When the first generation Toyota Mirai debuted, we were intrigued by its fuel-cell powertrain, but its quirky styling left much to be desired. Now five years later Toyota has completely revamped the second generation 2021 Mirai, which is instantly better in every way. What you’ll immediately notice is that the weird dorky styling from the first generation has been tossed out and in its place we have a stylish sedan that looks better than any other Toyota-badged sedan.

2021 Toyota Mirai Review

We can credit the better styling with the fact that the Mirai has switched to a new rear-wheel drive platform and it’s 3.3-inches longer, 2.5-inches lower and 2.7-inches wider than before. It now looks like a sleek sedan that would easily find buyers if it had an internal combustion engine under the hood. Toyota has finally realized that a hydrogen fuel-cell sedan doesn’t have to look weird.

Under that new sheetmetal, the Mirai has ditched the old model’s Prius-V based platform and is now based on a shortened version of the same platform that is the basis for the Lexus LS. The new platform provides more room inside, so the Mirai can now fit five passengers compared to only four in the first generation. The rear-wheel drive platform also gives the Mirai near 50:50 weight distribution.

2021 Toyota Mirai Review

The new Mirai also gets a smaller, lighter fuel-cell stack that fits under the hood, instead of intruding the passenger compartment, like in the first one. The powertrain generates 182 horsepower and 221 pound-feet of torque, which is 31 more horsepower, but 26 less pound-feet than its predecessor. The available torque sent to the wheels has increased though and a new lithium-ion battery is smaller than the old nickel-metal hydride battery pack.

The reconfigured powertrain layout also provides more room to store hydrogen. The Mirai stores a total 11 pounds of hydrogen in three tanks, which is an improvement over the old one with only five pounds that could be stored in two tanks. The extra hydrogen adds about a 30 percent longer driving range, according to Toyota.

Thanks to its new Lexus platform, the 2021 Mirai now feels more premium than the old one. It feels more planted to the road than before and its nimble handling makes it more fun to drive than before. The ride is amazingly smooth without too much body roll.

Push it hard from a stop and the instant power makes it feel peppier than its predecessor. Although the acceleration isn’t as fast as say a Tesla, its power delivery is silky smooth and a lot quieter than before. Toyota estimates that the Mirai can reach 0-60 mph in 9.2 seconds.
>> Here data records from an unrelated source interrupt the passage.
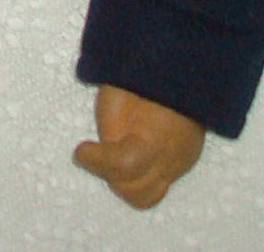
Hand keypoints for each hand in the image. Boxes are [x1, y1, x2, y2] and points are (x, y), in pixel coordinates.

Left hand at [73, 84, 204, 208]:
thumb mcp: (117, 95)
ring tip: (114, 157)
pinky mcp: (183, 163)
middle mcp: (173, 156)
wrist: (178, 66)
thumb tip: (103, 153)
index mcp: (155, 134)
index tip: (80, 150)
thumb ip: (111, 129)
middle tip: (97, 153)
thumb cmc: (141, 76)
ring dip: (125, 183)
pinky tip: (132, 156)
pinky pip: (158, 186)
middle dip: (111, 174)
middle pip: (135, 190)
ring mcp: (180, 163)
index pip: (126, 165)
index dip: (97, 161)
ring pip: (147, 197)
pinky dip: (140, 179)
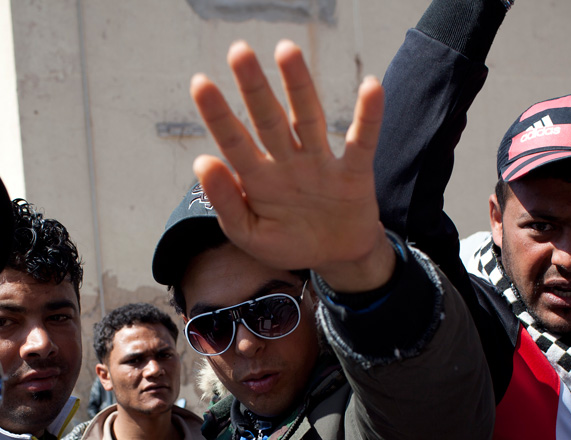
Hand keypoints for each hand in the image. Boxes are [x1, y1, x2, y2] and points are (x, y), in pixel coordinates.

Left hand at [191, 40, 394, 292]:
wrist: (336, 257)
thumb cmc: (288, 242)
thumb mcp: (250, 234)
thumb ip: (226, 203)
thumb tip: (201, 161)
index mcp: (258, 177)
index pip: (234, 141)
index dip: (218, 114)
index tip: (200, 82)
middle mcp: (287, 161)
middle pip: (268, 118)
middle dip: (254, 87)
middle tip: (239, 51)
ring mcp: (320, 163)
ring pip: (307, 117)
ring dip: (298, 85)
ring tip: (286, 50)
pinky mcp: (354, 172)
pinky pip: (361, 140)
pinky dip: (368, 116)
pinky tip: (370, 86)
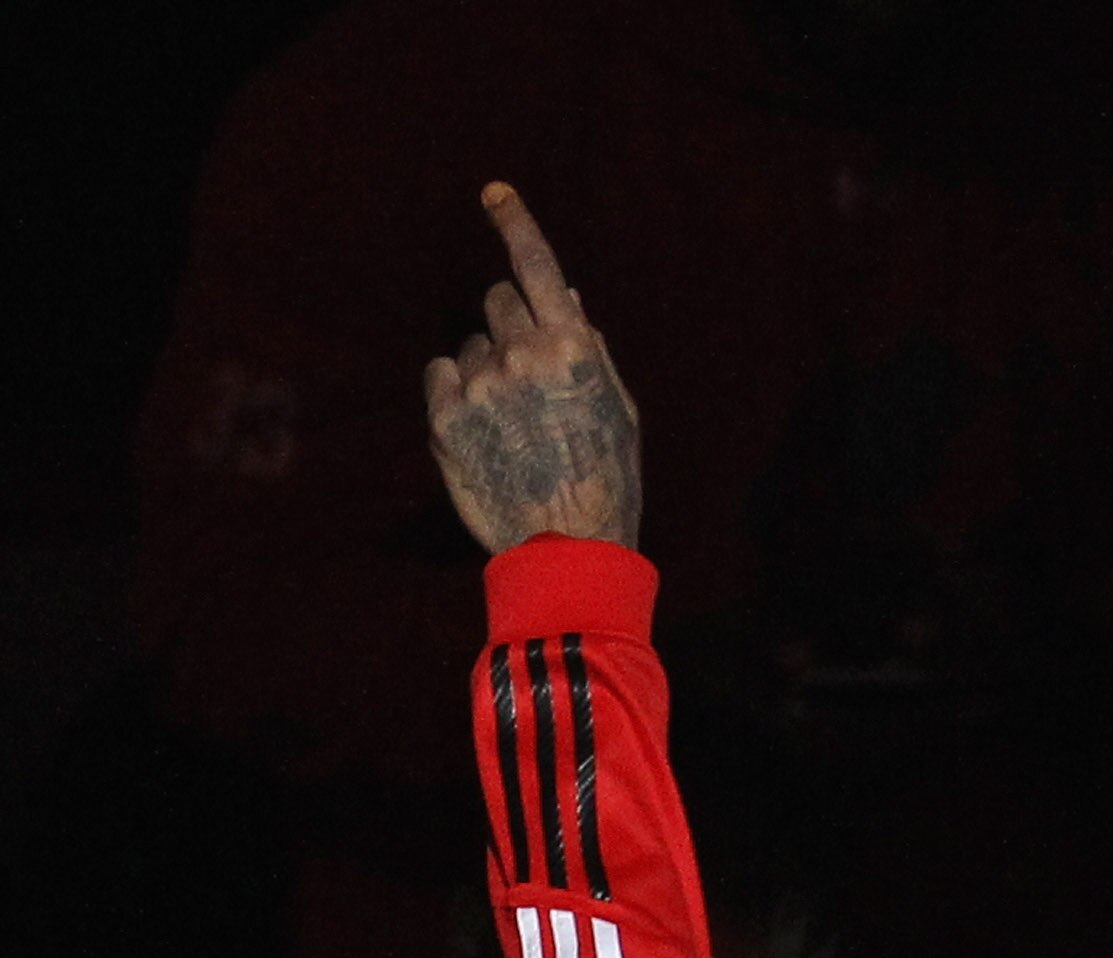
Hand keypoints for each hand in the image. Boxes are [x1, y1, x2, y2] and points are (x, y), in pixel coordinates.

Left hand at [425, 184, 640, 554]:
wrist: (568, 552)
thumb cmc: (606, 482)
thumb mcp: (617, 413)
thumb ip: (589, 350)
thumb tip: (564, 295)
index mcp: (572, 348)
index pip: (536, 264)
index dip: (514, 222)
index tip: (494, 194)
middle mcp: (522, 354)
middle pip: (498, 302)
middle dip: (511, 326)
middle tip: (529, 379)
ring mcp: (479, 384)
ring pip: (470, 345)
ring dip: (486, 369)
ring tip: (511, 425)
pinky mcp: (444, 417)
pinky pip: (440, 374)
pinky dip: (456, 392)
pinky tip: (481, 430)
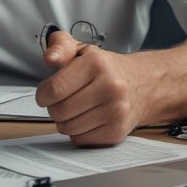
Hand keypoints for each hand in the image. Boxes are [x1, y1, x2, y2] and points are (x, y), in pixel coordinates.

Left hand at [35, 30, 147, 145]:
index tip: (45, 93)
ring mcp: (115, 111)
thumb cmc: (107, 68)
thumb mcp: (82, 49)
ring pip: (68, 128)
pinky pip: (81, 139)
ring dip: (64, 121)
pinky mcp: (117, 131)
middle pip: (60, 110)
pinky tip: (85, 118)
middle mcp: (109, 87)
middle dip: (53, 107)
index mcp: (96, 64)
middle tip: (60, 100)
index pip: (55, 88)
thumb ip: (60, 47)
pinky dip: (77, 131)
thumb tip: (49, 58)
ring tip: (74, 108)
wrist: (144, 83)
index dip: (43, 94)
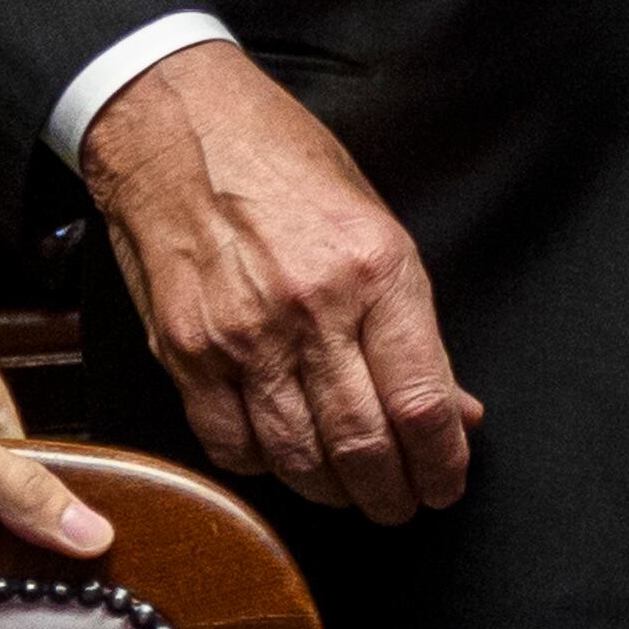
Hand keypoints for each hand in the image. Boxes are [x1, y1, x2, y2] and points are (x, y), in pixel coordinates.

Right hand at [81, 40, 477, 521]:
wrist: (176, 125)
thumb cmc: (281, 161)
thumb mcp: (373, 221)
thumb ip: (411, 321)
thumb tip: (452, 404)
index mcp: (374, 268)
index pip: (422, 402)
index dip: (443, 464)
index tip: (447, 482)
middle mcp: (312, 309)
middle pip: (364, 446)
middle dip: (393, 494)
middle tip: (403, 502)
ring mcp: (243, 336)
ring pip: (299, 459)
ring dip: (333, 490)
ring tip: (350, 490)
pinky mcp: (187, 353)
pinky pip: (231, 446)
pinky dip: (264, 467)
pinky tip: (283, 457)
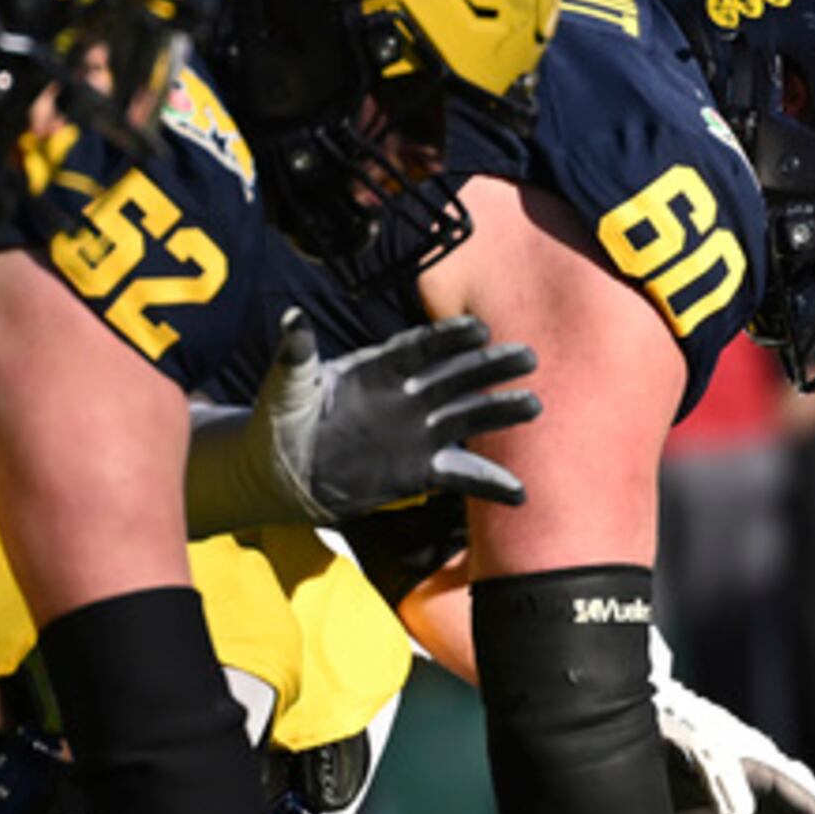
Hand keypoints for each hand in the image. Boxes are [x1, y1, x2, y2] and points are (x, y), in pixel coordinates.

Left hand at [190, 310, 539, 530]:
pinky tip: (518, 492)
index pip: (419, 349)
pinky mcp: (418, 471)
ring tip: (533, 406)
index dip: (448, 338)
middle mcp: (406, 396)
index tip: (479, 329)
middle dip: (489, 368)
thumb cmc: (281, 420)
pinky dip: (489, 483)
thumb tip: (292, 321)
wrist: (281, 472)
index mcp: (377, 369)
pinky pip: (460, 475)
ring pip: (466, 418)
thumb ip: (296, 355)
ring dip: (499, 413)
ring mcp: (416, 434)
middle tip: (527, 357)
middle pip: (455, 377)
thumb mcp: (286, 385)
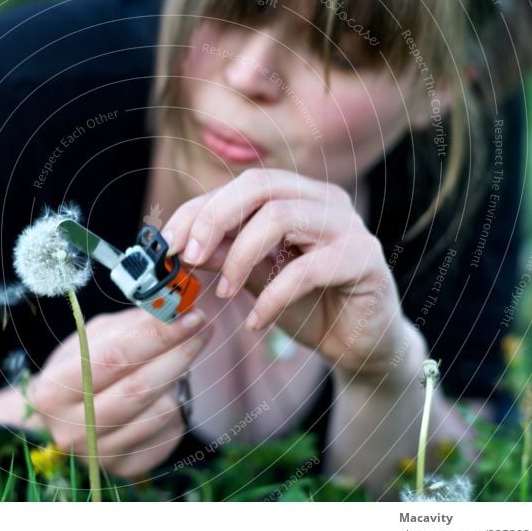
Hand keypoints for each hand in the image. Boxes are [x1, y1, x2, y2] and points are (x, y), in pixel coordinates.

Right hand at [27, 306, 212, 476]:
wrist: (62, 420)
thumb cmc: (78, 370)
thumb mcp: (91, 339)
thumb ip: (129, 324)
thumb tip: (173, 307)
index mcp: (53, 392)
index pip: (113, 359)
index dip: (155, 335)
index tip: (188, 314)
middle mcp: (72, 430)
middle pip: (139, 388)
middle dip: (178, 352)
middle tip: (201, 325)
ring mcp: (99, 455)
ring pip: (159, 411)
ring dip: (179, 377)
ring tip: (182, 354)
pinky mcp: (127, 469)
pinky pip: (168, 431)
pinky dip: (175, 404)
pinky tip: (168, 389)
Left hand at [161, 168, 408, 381]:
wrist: (361, 345)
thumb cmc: (308, 305)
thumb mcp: (256, 279)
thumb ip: (224, 256)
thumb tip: (178, 246)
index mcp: (299, 194)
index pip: (242, 185)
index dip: (199, 210)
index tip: (167, 244)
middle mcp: (325, 199)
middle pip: (260, 186)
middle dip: (213, 220)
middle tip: (188, 258)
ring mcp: (348, 225)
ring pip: (280, 218)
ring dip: (239, 258)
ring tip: (223, 294)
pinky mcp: (363, 259)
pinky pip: (306, 269)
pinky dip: (271, 297)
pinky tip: (255, 322)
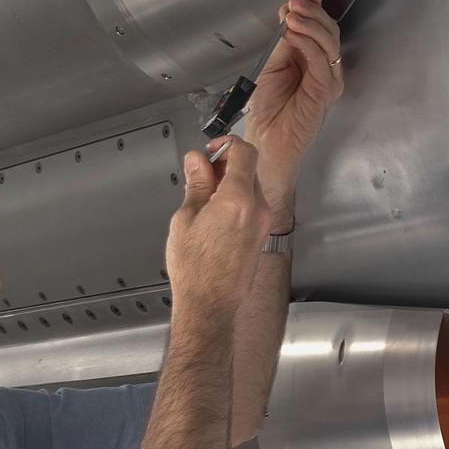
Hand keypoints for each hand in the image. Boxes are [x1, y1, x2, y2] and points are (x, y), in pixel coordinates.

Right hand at [165, 136, 273, 321]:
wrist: (210, 304)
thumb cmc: (196, 270)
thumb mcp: (185, 218)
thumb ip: (196, 184)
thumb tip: (196, 162)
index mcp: (238, 199)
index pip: (244, 152)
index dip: (226, 144)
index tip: (210, 150)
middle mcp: (257, 209)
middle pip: (249, 168)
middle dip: (226, 163)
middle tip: (201, 172)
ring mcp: (262, 223)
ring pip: (251, 186)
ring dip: (230, 181)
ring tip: (204, 195)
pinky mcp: (260, 235)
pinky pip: (252, 205)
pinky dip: (236, 199)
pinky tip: (214, 212)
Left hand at [244, 0, 344, 216]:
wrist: (266, 137)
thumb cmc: (267, 105)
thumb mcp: (272, 61)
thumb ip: (284, 37)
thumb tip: (291, 7)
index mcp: (313, 56)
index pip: (320, 25)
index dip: (315, 5)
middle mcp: (325, 66)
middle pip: (329, 30)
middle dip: (312, 12)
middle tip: (293, 3)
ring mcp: (329, 78)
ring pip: (329, 42)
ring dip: (310, 24)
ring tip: (291, 16)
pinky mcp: (326, 91)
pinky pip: (322, 61)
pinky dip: (309, 44)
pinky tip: (294, 35)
With all the tanks filled up the Mirai has a driving range up to 402 miles, which is further than you will get with most of the current electric cars. But there is one issue, EV charging stations are popping up everywhere in the country, but hydrogen stations are not easy to come by. There are just over 40 currently in California, but if you live in the Los Angeles or San Francisco bay areas you shouldn’t have a big issue finding a place to refuel the Mirai.

To help make refueling easier, Toyota is throwing in $15,000 of free hydrogen fuel for three years. Toyota will also provide 21 days of free rental car services for when you need a different vehicle.

2021 Toyota Mirai Review

Inside the Mirai feels more upscale than before with soft touch materials and a stylish dashboard. It’s not as luxurious as a Lexus, but the overall look and feel does feel a step above the rest of the sedan’s in Toyota’s lineup. We only had two gripes with the interior, the lack of a volume knob and there aren’t that many storage areas.

The 2021 Mirai is offered in two trim levels: XLE and Limited. The XLE starts at $50,495, including destination. It comes standard with 19-inch alloy wheels, leatherette seats, wireless charging for your phone, a 12.3-inch infotainment touchscreen, a JBL audio system and the Toyota Safety Sense 2.5+ safety suite.

The Mirai Limited starts at $66,995 and it adds a panoramic moonroof, black 19-inch wheels, heated and ventilated front and rear seats, three-zone automatic climate control, a head-up display, and a rear touchscreen for the rear climate control settings.

Before you think that price is way out of your league, the Mirai is also eligible for a $4,500 rebate in California and an $8,000 federal tax credit.

At the end of the day, the 2021 Mirai now looks and feels more like a normal car than its predecessor. The new Mirai can easily be described as a sexy sedan and thanks to its rear-wheel drive platform, it also drives better than before. We like it!

2021 Toyota Mirai Review

The only downside is the fact that the Mirai is competing with an increasing number of good electric cars. Since there are only currently 43 refueling stations in California, it may be a hassle to refuel if you don’t live or work near a station. But either way, if you do live in California, the Mirai is a strong alternative to a regular EV, if you want something different.